- Your assignment: Which lines run from the line with "Odbiory mieszkań" through the line with "rmacji o zużyciu energii w" in the entries below? Print them exactly, both ends included, and nothing more.

(Page-level text extractions)
------------------------------------------------------------
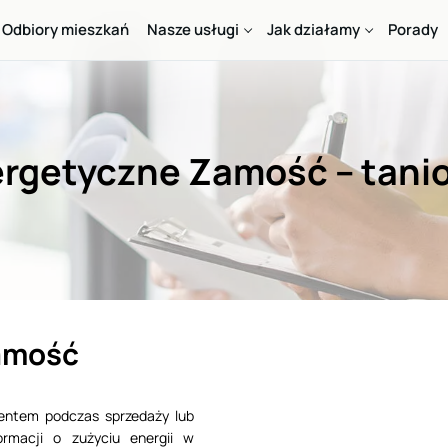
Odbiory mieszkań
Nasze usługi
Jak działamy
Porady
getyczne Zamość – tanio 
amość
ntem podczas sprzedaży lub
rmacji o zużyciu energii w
------------------------------------------------------------
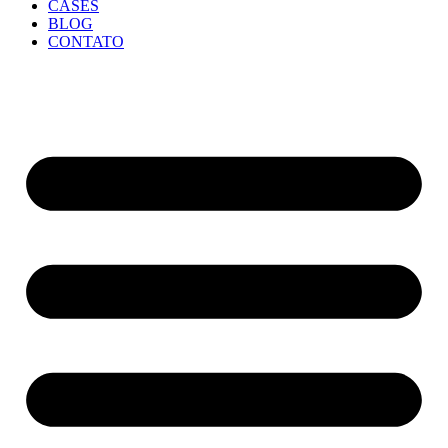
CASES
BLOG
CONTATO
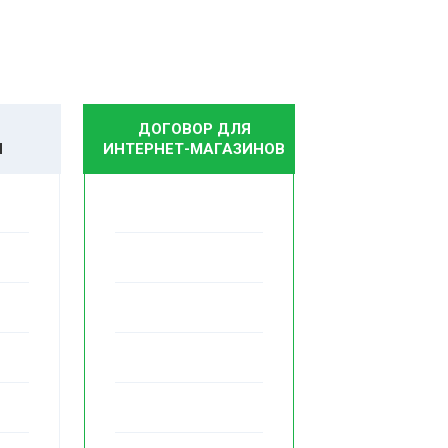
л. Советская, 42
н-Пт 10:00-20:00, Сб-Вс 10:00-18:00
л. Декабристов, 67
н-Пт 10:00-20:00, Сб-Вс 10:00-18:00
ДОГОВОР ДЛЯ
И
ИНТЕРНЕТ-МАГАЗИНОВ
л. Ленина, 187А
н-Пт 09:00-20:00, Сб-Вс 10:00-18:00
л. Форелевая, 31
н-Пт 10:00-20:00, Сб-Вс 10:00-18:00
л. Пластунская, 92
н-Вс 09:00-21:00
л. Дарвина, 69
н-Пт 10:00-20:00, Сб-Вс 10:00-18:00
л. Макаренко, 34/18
------------------------------------------------------------
- Solved exercise:
Odbiory mieszkań
Nasze usługi
Jak działamy
Porady
getyczne Zamość – tanio 
amość
ntem podczas sprzedaży lub
rmacji o zużyciu energii w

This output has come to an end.